__PROBLEM__
Reproduce the text of each item below line for line, with no changes.

__RECORD SET__
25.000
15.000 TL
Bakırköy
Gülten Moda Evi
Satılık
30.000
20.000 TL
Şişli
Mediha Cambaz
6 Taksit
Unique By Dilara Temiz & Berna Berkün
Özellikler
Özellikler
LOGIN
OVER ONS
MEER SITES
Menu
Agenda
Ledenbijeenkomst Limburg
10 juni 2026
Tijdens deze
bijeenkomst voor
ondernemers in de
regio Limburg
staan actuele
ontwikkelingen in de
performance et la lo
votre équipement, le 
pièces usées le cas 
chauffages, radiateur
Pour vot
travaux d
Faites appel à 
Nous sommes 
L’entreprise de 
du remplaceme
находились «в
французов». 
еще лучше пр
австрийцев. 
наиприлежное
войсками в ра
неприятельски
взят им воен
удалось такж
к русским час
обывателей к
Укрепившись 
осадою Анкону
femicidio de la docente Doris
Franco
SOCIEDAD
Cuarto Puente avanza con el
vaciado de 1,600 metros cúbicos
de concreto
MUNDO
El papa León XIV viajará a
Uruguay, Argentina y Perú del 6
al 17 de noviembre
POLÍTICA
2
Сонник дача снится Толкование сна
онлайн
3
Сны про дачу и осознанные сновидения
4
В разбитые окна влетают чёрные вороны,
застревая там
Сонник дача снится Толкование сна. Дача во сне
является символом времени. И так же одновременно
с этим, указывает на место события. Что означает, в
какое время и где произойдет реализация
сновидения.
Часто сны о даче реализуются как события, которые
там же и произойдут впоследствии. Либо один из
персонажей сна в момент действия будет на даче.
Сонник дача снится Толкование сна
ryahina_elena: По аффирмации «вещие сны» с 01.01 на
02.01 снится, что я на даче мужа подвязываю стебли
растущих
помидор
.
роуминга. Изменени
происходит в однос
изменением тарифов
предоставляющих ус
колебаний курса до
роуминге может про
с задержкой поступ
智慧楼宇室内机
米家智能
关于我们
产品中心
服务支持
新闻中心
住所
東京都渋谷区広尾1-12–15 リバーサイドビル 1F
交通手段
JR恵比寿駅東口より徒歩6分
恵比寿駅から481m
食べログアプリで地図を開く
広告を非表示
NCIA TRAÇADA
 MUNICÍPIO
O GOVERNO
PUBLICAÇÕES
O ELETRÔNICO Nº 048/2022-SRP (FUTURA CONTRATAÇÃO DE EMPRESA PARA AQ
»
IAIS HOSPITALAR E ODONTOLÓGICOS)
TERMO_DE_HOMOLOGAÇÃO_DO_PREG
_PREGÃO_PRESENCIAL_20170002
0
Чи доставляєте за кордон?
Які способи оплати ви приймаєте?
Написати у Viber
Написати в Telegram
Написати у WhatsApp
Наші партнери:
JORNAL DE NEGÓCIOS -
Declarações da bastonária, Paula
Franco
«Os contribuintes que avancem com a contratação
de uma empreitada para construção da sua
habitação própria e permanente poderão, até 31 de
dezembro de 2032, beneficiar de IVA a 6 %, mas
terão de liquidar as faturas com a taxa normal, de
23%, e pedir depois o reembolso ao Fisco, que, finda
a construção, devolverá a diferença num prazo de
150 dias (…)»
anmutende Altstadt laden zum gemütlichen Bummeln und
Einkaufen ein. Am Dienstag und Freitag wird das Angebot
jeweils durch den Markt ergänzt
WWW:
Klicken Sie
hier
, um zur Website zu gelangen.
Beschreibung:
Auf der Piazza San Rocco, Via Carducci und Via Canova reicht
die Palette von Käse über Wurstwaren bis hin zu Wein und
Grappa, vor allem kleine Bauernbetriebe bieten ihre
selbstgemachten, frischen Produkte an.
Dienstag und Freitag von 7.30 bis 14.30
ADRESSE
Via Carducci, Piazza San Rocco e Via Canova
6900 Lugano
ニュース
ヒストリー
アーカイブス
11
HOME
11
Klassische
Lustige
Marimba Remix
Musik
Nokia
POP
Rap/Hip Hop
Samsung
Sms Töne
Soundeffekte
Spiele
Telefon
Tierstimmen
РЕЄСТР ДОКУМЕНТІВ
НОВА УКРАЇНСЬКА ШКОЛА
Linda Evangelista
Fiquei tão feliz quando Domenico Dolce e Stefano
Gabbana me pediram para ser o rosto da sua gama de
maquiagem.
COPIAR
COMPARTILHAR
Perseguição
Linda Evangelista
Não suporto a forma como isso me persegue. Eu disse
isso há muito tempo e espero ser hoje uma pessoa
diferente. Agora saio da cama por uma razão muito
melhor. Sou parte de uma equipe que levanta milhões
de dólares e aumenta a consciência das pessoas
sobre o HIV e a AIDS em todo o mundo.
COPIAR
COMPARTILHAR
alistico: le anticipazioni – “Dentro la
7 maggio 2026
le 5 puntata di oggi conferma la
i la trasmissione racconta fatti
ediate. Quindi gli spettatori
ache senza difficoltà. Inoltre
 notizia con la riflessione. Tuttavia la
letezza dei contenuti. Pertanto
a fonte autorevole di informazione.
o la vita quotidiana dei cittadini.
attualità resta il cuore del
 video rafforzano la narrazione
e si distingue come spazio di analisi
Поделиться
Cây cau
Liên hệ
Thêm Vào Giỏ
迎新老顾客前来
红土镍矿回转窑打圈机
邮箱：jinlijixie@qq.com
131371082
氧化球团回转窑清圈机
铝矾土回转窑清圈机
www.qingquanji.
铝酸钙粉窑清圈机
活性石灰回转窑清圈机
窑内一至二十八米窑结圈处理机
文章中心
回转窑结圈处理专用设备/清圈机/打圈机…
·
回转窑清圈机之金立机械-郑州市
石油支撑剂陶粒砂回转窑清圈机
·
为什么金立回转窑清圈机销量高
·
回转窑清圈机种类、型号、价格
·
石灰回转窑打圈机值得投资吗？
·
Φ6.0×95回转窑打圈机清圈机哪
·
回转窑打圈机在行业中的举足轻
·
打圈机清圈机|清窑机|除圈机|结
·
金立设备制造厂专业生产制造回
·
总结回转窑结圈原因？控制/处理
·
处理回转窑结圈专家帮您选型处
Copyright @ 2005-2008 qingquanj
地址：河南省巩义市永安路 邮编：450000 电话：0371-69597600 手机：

__TASK SOLUTION__
25.000
15.000 TL
Bakırköy
Gülten Moda Evi
Satılık
30.000
20.000 TL
Şişli
Mediha Cambaz
6 Taksit
Unique By Dilara Temiz & Berna Berkün
Özellikler
Özellikler
LOGIN
OVER ONS
MEER SITES
Menu
Agenda
Ledenbijeenkomst Limburg
10 juni 2026
Tijdens deze
bijeenkomst voor
ondernemers in de
regio Limburg
staan actuele
ontwikkelingen in de
performance et la lo
votre équipement, le 
pièces usées le cas 
chauffages, radiateur
Pour vot
travaux d
Faites appel à 
Nous sommes 
L’entreprise de 
du remplaceme
находились «в
французов». 
еще лучше пр
австрийцев. 
наиприлежное
войсками в ра
неприятельски
взят им воен
удалось такж
к русским час
обывателей к
Укрепившись 
осадою Анкону
femicidio de la docente Doris
Franco
SOCIEDAD
Cuarto Puente avanza con el
vaciado de 1,600 metros cúbicos
de concreto
MUNDO
El papa León XIV viajará a
Uruguay, Argentina y Perú del 6
al 17 de noviembre
POLÍTICA
2
Сонник дача снится Толкование сна
онлайн
3
Сны про дачу и осознанные сновидения
4
В разбитые окна влетают чёрные вороны,
застревая там
Сонник дача снится Толкование сна. Дача во сне
является символом времени. И так же одновременно
с этим, указывает на место события. Что означает, в
какое время и где произойдет реализация
сновидения.
Часто сны о даче реализуются как события, которые
там же и произойдут впоследствии. Либо один из
персонажей сна в момент действия будет на даче.
Сонник дача снится Толкование сна
ryahina_elena: По аффирмации «вещие сны» с 01.01 на
02.01 снится, что я на даче мужа подвязываю стебли
растущих
помидор
.
роуминга. Изменени
происходит в однос
изменением тарифов
предоставляющих ус
колебаний курса до
роуминге может про
с задержкой поступ
智慧楼宇室内机
米家智能
关于我们
产品中心
服务支持
新闻中心
住所
東京都渋谷区広尾1-12–15 リバーサイドビル 1F
交通手段
JR恵比寿駅東口より徒歩6分
恵比寿駅から481m
食べログアプリで地図を開く
広告を非表示
NCIA TRAÇADA
 MUNICÍPIO
O GOVERNO
PUBLICAÇÕES
O ELETRÔNICO Nº 048/2022-SRP (FUTURA CONTRATAÇÃO DE EMPRESA PARA AQ
»
IAIS HOSPITALAR E ODONTOLÓGICOS)
TERMO_DE_HOMOLOGAÇÃO_DO_PREG
_PREGÃO_PRESENCIAL_20170002
0
Чи доставляєте за кордон?
Які способи оплати ви приймаєте?
Написати у Viber
Написати в Telegram
Написати у WhatsApp
Наші партнери:
JORNAL DE NEGÓCIOS -
Declarações da bastonária, Paula
Franco
«Os contribuintes que avancem com a contratação
de uma empreitada para construção da sua
habitação própria e permanente poderão, até 31 de
dezembro de 2032, beneficiar de IVA a 6 %, mas
terão de liquidar as faturas com a taxa normal, de
23%, e pedir depois o reembolso ao Fisco, que, finda
a construção, devolverá a diferença num prazo de
150 dias (…)»
anmutende Altstadt laden zum gemütlichen Bummeln und
Einkaufen ein. Am Dienstag und Freitag wird das Angebot
jeweils durch den Markt ergänzt
WWW:
Klicken Sie
hier
, um zur Website zu gelangen.
Beschreibung:
Auf der Piazza San Rocco, Via Carducci und Via Canova reicht
die Palette von Käse über Wurstwaren bis hin zu Wein und
Grappa, vor allem kleine Bauernbetriebe bieten ihre
selbstgemachten, frischen Produkte an.
Dienstag und Freitag von 7.30 bis 14.30
ADRESSE
Via Carducci, Piazza San Rocco e Via Canova
6900 Lugano
ニュース
ヒストリー
アーカイブス
11
HOME
11
Klassische
Lustige
Marimba Remix
Musik
Nokia
POP
Rap/Hip Hop
Samsung
Sms Töne
Soundeffekte
Spiele
Telefon
Tierstimmen
РЕЄСТР ДОКУМЕНТІВ
НОВА УКРАЇНСЬКА ШКОЛА
Linda Evangelista
Fiquei tão feliz quando Domenico Dolce e Stefano
Gabbana me pediram para ser o rosto da sua gama de
maquiagem.
COPIAR
COMPARTILHAR
Perseguição
Linda Evangelista
Não suporto a forma como isso me persegue. Eu disse
isso há muito tempo e espero ser hoje uma pessoa
diferente. Agora saio da cama por uma razão muito
melhor. Sou parte de uma equipe que levanta milhões
de dólares e aumenta a consciência das pessoas
sobre o HIV e a AIDS em todo o mundo.
COPIAR
COMPARTILHAR
alistico: le anticipazioni – “Dentro la
7 maggio 2026
le 5 puntata di oggi conferma la
i la trasmissione racconta fatti
ediate. Quindi gli spettatori
ache senza difficoltà. Inoltre
 notizia con la riflessione. Tuttavia la
letezza dei contenuti. Pertanto
a fonte autorevole di informazione.
o la vita quotidiana dei cittadini.
attualità resta il cuore del
 video rafforzano la narrazione
e si distingue come spazio di analisi
Поделиться
Cây cau
Liên hệ
Thêm Vào Giỏ
迎新老顾客前来
红土镍矿回转窑打圈机
邮箱：jinlijixie@qq.com
131371082
氧化球团回转窑清圈机
铝矾土回转窑清圈机
www.qingquanji.
铝酸钙粉窑清圈机
活性石灰回转窑清圈机
窑内一至二十八米窑结圈处理机
文章中心
回转窑结圈处理专用设备/清圈机/打圈机…
·
回转窑清圈机之金立机械-郑州市
石油支撑剂陶粒砂回转窑清圈机
·
为什么金立回转窑清圈机销量高
·
回转窑清圈机种类、型号、价格
·
石灰回转窑打圈机值得投资吗？
·
Φ6.0×95回转窑打圈机清圈机哪
·
回转窑打圈机在行业中的举足轻
·
打圈机清圈机|清窑机|除圈机|结
·
金立设备制造厂专业生产制造回
·
总结回转窑结圈原因？控制/处理
·
处理回转窑结圈专家帮您选型处
Copyright @ 2005-2008 qingquanj
地址：河南省巩义市永安路 邮编：450000 电话：0371-69597600 手机：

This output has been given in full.